Problema a resolver: Reproduce sin ningún cambio el tramo del pasaje proporcionado que aparece más abajo, comenzando en "En ese primer" y terminando en "desde otro lugar.".

Pasaje proporcionado:
........

Y yo no sabía de qué escribir, pero una noche mientras pelaba chayotes, pensé en qué haré el día en que mi papá se muera y en ese momento solté los chayotes, me enjuagué las manos y empecé a escribir el primer borrador de la idea.
En ese primer momento de la idea, la emoción te atraviesa por completo y lógicamente lo que escribes a partir de ahí es un vómito de emociones; así que hice eso: vomité toda esa emoción en la hoja y esperé a regresar días después a ella, para así poder usarla como materia prima para un poema. En donde ya pudiera priorizar la técnica y lo estilístico, relegando la emoción en primera persona, que ya no fuera esa emoción la protagonista, poder escribir desde otro lugar.
El resultado fue este poema que aún está pendiente del Vo.Bo. de mi maestro.

........

Extracto de datos:
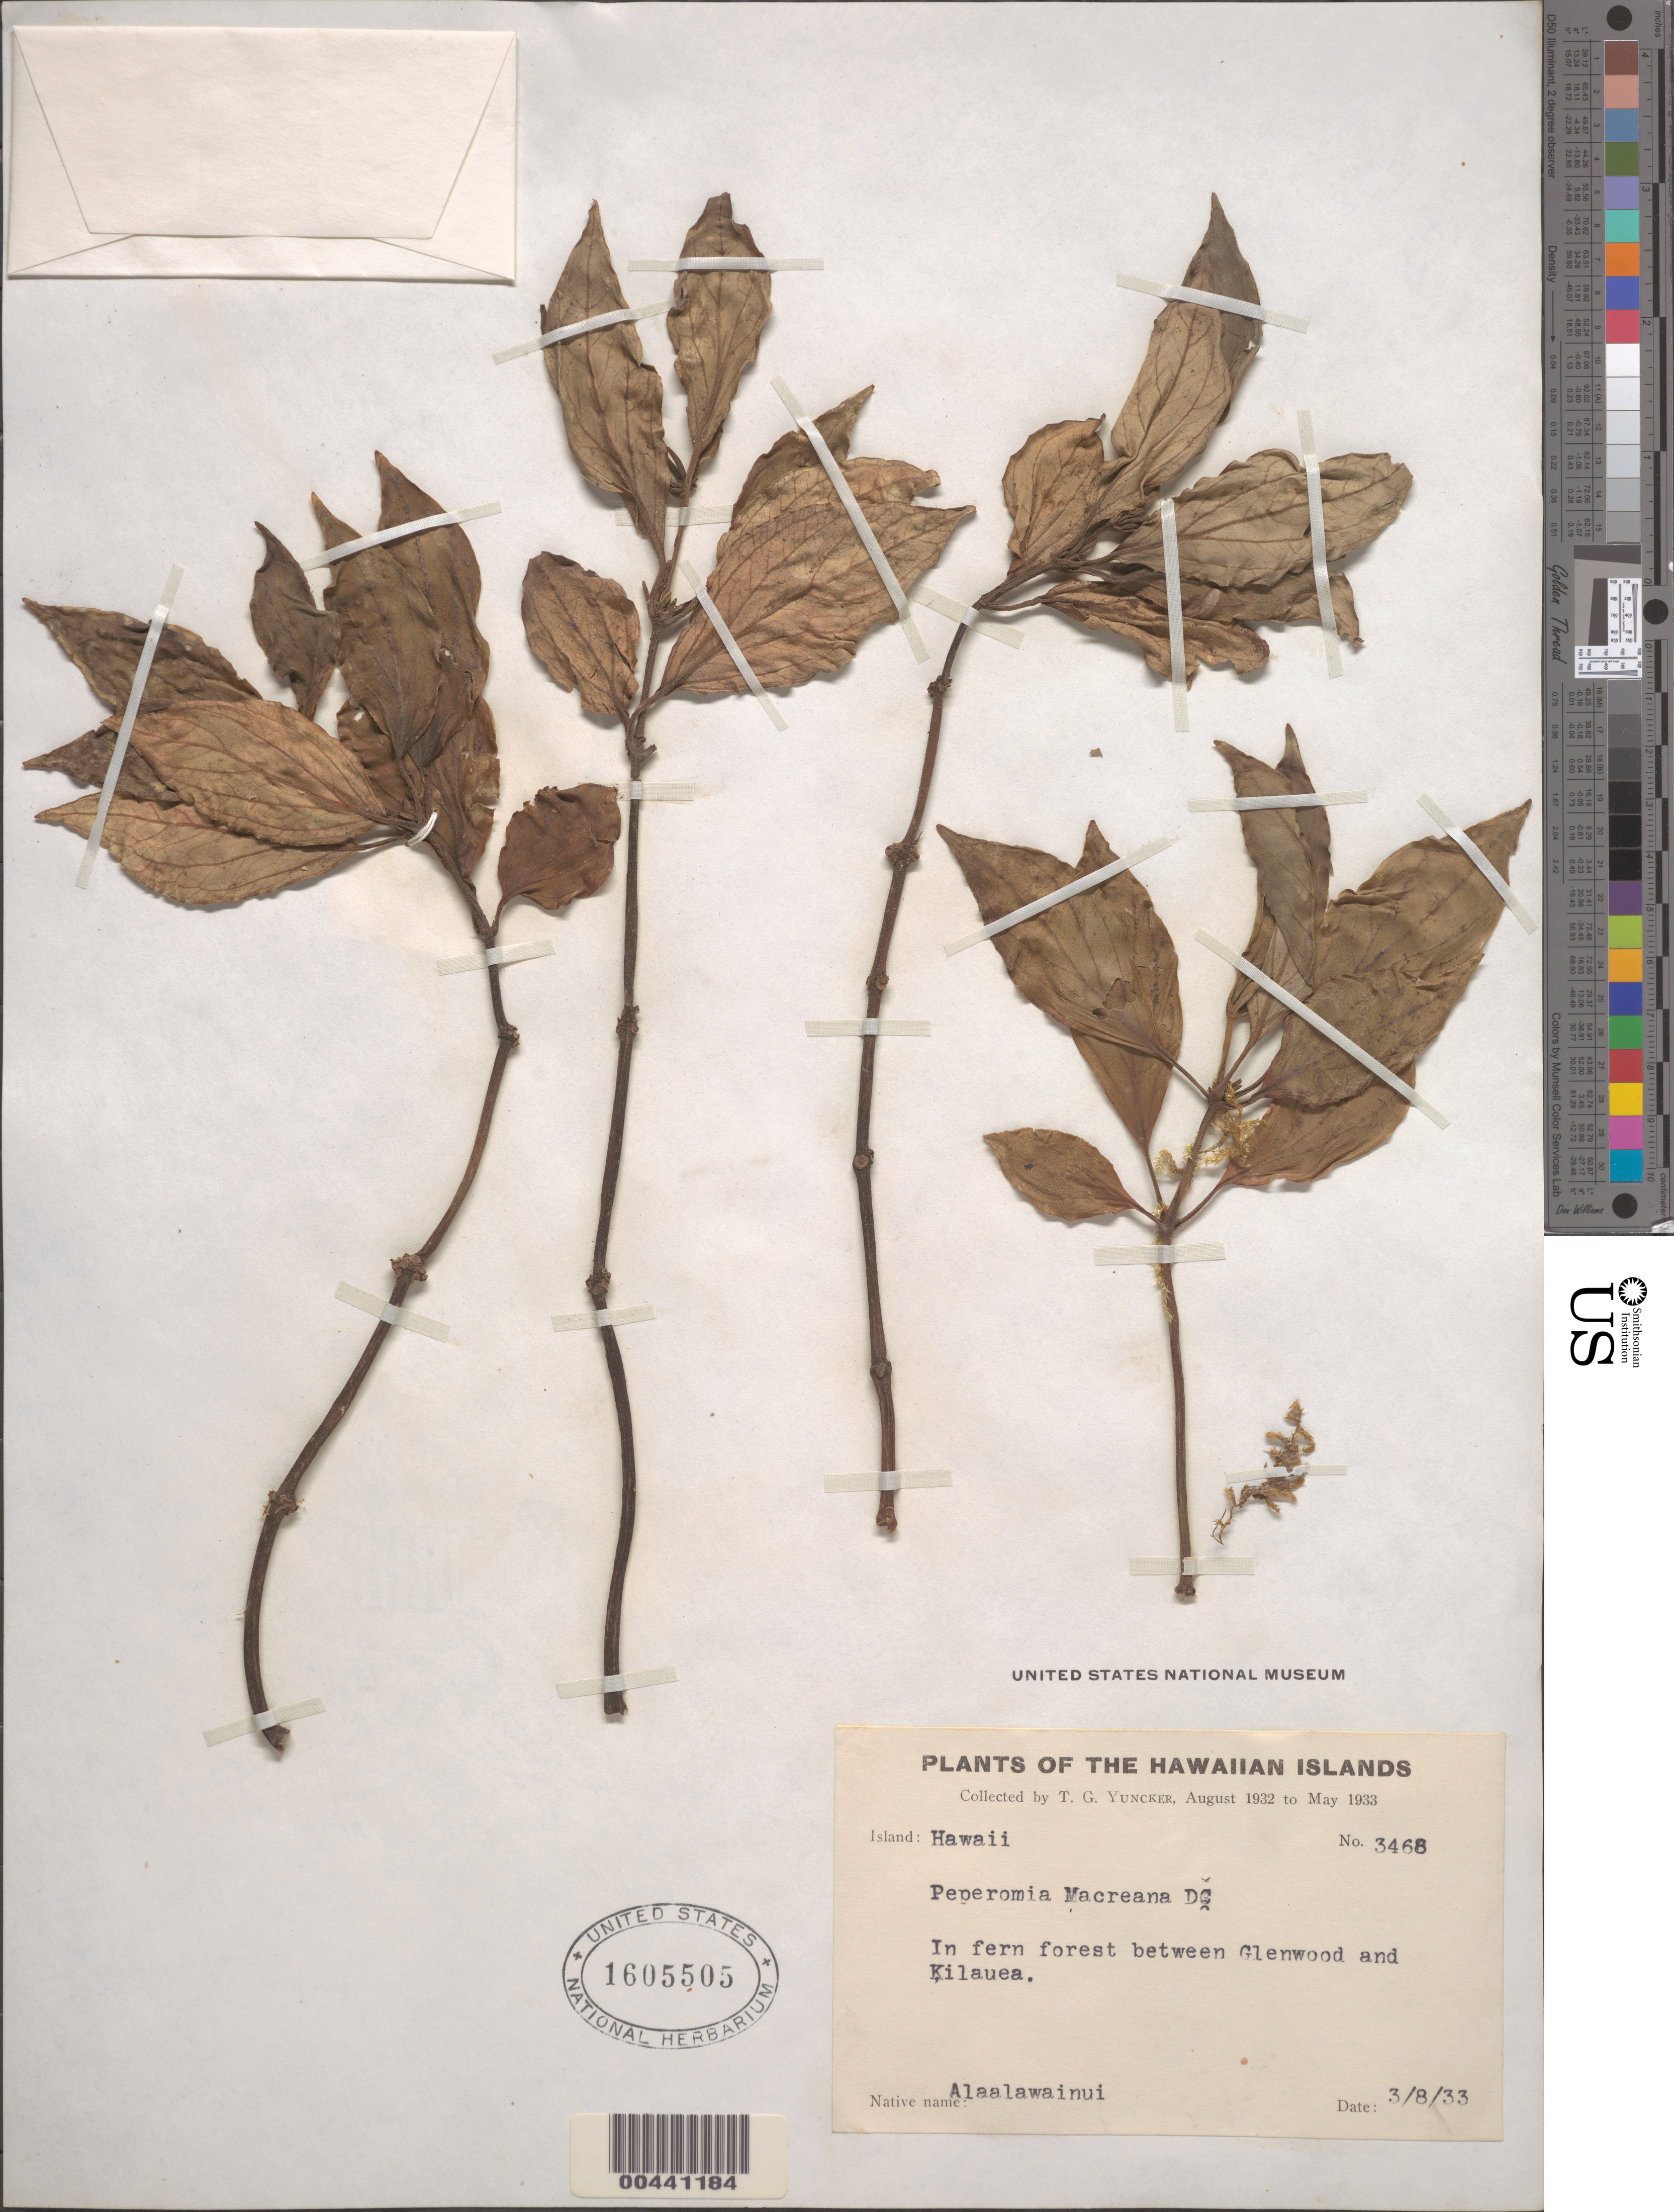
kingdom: Plantae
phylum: Tracheophyta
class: Magnoliopsida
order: Piperales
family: Piperaceae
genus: Peperomia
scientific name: Peperomia macraeana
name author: C. DC.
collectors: T. G. Yuncker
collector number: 3468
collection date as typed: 8 Mar 1933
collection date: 1933-03-08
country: United States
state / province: Hawaii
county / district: Hawaii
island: Hawaii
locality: In fern forest between Glenwood and Kilauea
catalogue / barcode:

........

Respuesta esperada:
En ese primer momento de la idea, la emoción te atraviesa por completo y lógicamente lo que escribes a partir de ahí es un vómito de emociones; así que hice eso: vomité toda esa emoción en la hoja y esperé a regresar días después a ella, para así poder usarla como materia prima para un poema. En donde ya pudiera priorizar la técnica y lo estilístico, relegando la emoción en primera persona, que ya no fuera esa emoción la protagonista, poder escribir desde otro lugar.